Oct 20, 2010

Healthy Behaviors Lower Overall Breast Cancer Risk

Engaging in ‘breast-healthy’ behaviors – drinking alcohol in moderation, exercising regularly, and watching weight – appear to reduce a woman’s risk for the development of invasive breast cancer after menopause. However, healthy behaviors do not seem to modify risk attributable to a family history of later-onset breast cancer (FHLBC), according to a study published online October 12 in Breast Cancer Research.

An analysis of follow-up data on nearly 86,000 postmenopausal women enrolled in a large observational study indicated that rates of invasive breast cancer among women who reported taking part in all 3 behaviors at baseline (moderate alcohol, regular exercise, weight management) were lower than those of women who said they did not participate in any of the behaviors, report Robert E. Gramling, MD, from the Department of Family Medicine at the University of Rochester, in Rochester, New York, and colleagues from 7 other centers in the United States and Denmark.

However, the benefit of breast-healthy behaviors was seen both in women with an FHLBC (breast cancer in a mother or full sister at 45 years or older) and in women with no affected first-degree relatives, and the degree of benefit did not differ significantly between the groups, the study authors note.

“This study suggests to both public health and office-based clinicians that adherence to breast-healthy behaviors (regular exercise, weight management and alcohol moderation) benefits women with or without a family history of later-onset breast cancer but does not function to reduce family history of later-onset breast cancer-attributable risk,” the study authors write. “Our findings, however, do not address the degree to which behaviors that are discordant from one’s affected relatives might lead to risk reduction.’

Although nearly 15% of postmenopausal women report having 1 or more first-degree relatives with breast cancer, most of the cases appear to involve a combination of genetic, environmental, and behavioral factors vs largely hereditary factors, the investigators write.

“Under such multifactorial inheritance conditions, it is plausible that family history is a mutable risk factor,” they write. “For example, if a woman’s family history arose in part because of a predominance of risk-conferring behaviors among women in her family and she adopts breast cancer-preventive behaviors, she will have ameliorated some of her risk attributed to family history.’

To see whether healthy behaviors could trump family history, the investigators looked at data on 85,644 women from the ages of 50 through 79 years at the time of their enrollment in the Women’s Health Initiative (WHI) Observational Study (1993-1998).

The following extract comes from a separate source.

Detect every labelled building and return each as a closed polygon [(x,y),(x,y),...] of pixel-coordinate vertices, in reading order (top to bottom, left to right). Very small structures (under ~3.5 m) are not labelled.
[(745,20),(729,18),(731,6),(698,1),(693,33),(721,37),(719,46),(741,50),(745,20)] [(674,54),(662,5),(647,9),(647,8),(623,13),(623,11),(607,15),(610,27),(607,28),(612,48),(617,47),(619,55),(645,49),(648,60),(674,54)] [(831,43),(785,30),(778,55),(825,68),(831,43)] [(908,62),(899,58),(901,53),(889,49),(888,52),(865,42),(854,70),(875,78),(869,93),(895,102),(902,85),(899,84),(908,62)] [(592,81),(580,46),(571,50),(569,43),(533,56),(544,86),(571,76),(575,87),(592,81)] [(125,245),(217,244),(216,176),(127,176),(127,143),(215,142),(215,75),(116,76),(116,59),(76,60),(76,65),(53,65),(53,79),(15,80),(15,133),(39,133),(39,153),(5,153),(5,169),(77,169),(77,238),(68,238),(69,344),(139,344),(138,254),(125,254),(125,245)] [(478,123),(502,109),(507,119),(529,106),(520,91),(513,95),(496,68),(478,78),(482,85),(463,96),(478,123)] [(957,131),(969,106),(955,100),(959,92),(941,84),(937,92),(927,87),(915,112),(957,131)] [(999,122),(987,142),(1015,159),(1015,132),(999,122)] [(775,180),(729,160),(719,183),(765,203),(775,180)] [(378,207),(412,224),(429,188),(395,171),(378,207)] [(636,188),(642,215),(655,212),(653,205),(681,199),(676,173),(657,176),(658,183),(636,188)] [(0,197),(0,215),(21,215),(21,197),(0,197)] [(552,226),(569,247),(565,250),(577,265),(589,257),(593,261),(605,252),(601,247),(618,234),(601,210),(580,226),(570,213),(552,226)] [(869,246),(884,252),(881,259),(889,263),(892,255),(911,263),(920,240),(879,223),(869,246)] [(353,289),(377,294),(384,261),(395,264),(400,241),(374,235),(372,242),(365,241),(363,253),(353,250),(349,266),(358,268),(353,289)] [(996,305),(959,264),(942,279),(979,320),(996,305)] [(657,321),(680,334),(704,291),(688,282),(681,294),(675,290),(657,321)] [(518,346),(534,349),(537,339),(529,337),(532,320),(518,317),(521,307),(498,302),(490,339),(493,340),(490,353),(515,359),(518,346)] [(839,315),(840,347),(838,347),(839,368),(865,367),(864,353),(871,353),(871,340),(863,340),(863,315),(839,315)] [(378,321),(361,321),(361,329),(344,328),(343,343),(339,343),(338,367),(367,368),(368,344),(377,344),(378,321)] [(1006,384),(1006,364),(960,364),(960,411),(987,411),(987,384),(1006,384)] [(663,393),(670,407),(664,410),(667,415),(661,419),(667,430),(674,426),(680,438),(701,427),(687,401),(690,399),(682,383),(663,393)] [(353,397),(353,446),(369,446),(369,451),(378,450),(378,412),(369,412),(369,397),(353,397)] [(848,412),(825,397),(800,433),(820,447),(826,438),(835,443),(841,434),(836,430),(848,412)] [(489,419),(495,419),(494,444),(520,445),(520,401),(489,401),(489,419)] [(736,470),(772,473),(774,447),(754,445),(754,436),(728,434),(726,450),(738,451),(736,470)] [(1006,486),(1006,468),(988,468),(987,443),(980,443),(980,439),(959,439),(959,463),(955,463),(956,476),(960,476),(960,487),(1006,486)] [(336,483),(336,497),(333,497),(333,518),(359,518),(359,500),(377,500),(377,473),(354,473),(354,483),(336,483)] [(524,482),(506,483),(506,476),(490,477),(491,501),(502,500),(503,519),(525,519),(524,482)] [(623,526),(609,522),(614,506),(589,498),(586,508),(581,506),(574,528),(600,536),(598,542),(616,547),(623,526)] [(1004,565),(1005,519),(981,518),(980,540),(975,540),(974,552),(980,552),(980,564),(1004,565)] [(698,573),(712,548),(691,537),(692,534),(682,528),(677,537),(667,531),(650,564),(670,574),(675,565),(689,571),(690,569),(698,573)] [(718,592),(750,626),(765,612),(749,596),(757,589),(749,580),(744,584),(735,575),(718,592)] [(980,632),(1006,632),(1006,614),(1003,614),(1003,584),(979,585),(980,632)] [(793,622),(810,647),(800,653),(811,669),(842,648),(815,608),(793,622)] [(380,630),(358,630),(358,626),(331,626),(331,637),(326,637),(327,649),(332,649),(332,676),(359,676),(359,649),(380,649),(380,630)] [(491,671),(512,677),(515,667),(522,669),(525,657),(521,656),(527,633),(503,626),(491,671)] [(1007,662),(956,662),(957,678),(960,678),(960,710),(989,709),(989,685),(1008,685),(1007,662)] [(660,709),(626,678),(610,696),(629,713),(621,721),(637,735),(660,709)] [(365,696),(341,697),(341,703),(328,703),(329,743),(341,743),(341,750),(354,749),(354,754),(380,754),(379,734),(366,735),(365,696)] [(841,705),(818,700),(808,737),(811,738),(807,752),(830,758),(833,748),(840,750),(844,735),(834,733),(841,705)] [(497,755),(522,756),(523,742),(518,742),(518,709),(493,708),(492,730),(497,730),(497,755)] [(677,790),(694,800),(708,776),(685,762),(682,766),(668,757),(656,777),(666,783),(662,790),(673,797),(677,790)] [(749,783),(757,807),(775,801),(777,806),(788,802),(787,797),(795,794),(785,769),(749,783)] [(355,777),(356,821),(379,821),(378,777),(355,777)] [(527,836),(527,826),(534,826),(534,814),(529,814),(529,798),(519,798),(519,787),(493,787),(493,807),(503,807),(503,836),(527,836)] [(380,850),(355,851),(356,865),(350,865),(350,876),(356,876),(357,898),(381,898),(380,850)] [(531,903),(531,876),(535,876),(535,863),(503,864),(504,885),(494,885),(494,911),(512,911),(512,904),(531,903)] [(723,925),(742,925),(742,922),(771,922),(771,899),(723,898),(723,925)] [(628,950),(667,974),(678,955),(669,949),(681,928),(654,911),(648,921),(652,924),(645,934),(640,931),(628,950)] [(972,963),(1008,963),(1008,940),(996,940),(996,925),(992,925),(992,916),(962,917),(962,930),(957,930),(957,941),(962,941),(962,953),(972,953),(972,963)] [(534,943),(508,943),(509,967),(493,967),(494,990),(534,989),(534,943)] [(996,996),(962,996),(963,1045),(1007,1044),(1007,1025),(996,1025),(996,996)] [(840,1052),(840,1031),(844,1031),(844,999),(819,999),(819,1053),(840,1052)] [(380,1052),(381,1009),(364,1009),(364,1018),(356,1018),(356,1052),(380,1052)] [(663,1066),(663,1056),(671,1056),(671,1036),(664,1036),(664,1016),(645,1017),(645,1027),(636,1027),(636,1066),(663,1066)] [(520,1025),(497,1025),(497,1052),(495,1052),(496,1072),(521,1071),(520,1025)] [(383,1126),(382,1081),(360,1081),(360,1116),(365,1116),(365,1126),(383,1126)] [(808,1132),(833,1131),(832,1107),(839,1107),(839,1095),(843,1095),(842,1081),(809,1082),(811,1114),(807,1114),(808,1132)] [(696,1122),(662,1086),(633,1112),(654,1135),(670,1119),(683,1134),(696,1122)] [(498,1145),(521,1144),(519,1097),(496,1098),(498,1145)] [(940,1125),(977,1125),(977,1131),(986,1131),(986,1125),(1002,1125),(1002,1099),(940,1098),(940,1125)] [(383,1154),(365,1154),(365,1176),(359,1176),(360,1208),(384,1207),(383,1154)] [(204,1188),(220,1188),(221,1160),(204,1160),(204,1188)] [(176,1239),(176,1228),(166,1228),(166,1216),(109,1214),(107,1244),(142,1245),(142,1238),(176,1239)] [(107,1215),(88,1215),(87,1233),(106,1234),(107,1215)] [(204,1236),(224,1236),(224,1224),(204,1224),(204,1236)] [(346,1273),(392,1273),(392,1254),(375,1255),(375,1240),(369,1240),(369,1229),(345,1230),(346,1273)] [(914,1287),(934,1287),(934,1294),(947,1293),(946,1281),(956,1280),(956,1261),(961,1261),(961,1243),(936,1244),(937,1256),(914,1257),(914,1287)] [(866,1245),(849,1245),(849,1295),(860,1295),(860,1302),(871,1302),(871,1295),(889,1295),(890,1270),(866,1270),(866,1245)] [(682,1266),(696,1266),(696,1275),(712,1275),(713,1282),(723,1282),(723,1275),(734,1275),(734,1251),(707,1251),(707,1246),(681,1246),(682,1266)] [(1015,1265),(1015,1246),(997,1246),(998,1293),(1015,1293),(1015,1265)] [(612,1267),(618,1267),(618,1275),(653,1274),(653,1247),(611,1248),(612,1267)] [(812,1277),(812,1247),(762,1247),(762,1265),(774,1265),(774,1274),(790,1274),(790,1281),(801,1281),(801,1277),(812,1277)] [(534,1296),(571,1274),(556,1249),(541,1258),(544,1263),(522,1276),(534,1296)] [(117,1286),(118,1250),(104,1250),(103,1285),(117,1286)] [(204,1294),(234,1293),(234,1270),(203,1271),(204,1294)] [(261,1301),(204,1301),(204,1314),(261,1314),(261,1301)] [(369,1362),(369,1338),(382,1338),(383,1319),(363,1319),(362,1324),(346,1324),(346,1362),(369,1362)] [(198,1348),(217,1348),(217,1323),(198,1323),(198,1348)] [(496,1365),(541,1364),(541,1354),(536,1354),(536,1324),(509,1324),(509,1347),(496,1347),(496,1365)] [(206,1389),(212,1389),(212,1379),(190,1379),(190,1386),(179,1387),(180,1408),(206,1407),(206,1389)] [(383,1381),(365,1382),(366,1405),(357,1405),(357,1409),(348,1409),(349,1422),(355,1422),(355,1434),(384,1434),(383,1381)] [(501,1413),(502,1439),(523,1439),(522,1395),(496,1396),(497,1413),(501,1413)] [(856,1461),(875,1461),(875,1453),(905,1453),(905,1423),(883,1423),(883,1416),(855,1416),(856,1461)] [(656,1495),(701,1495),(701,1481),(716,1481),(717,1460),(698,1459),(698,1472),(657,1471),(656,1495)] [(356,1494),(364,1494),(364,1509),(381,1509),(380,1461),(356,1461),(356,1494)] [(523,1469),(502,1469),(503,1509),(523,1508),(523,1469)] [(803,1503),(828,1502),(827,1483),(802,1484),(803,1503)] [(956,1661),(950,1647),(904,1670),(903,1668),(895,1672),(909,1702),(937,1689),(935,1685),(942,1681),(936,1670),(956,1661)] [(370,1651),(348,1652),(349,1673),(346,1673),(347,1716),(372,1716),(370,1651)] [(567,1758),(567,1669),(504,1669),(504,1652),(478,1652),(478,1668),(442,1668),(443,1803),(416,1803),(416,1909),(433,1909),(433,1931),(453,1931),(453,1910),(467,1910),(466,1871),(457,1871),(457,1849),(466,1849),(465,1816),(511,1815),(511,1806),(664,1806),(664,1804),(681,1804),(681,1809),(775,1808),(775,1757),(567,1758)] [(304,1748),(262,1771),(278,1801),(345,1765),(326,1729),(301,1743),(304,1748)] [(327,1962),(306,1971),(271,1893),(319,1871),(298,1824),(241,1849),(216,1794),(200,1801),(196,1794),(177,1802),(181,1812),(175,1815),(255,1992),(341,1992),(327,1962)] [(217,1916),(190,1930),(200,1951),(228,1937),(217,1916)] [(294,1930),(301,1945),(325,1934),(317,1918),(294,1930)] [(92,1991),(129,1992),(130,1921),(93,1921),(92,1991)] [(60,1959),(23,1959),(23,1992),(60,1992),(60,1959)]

Women with a personal history of breast cancer, history of unilateral or bilateral mastectomy, or a family history of early-onset breast cancer in a first-degree relative at enrollment were excluded from the current study.

The primary outcome was invasive breast cancer in the cohort through August 2003 in relationship to lifestyle and risk factors. Breast-healthy lifestyle behaviors were defined as:

  • Alcohol intake of fewer than 7 drinks per week
  • At least 20 minutes of moderate- to vigorous-intensity exercise at least 5 times per week
  • Maintenance of a body mass index from 18.5 to 24.9 kg/m2

The women were followed up for a mean of 5.4 years. A total of 1997 women were diagnosed with an invasive breast cancer during the study.

Among the 9979 with an FHLBC, the rate of invasive cancer was 5.94 per 1000 woman-years for those reporting taking part in all 3 healthy behaviors vs 6.97 per 1000 for those with no healthy habits.

Among the 75,665 women with no reported FHLBC, the rates of invasive breast cancer were 3.51 per 1000 woman-years for the healthy-behavior group vs 4.67 per 1000 for the group that did not participate in healthy behaviors.

The investigators found that family history and lack of healthy behaviors were each significantly associated with increased risk for invasive breast cancer, with respective hazard ratios of 1.50 (95% confidence interval, 1.33 – 1.68) and 1.32 (95% confidence interval, 1.03 – 1.67).

When they looked at the rate of breast cancer that could be attributed to family history in relationship to healthy behaviors, however, they found that there was no dose-dependent relationship. In addition, when they calculated the interaction contrast (IC) to see whether there were additive benefits of healthy habits, they determined that the degree of interaction was not clinically important (IC, 0.00014; 95% confidence interval, -0.00359 to 0.00388).

The study authors acknowledged that the study was limited by the lack of longitudinal assessments, and by the use of FHLBC alone as a proxy marker for multiple potential breast cancer risk factors shared among family members.

Breast Cancer Res. Published online October 12, 2010.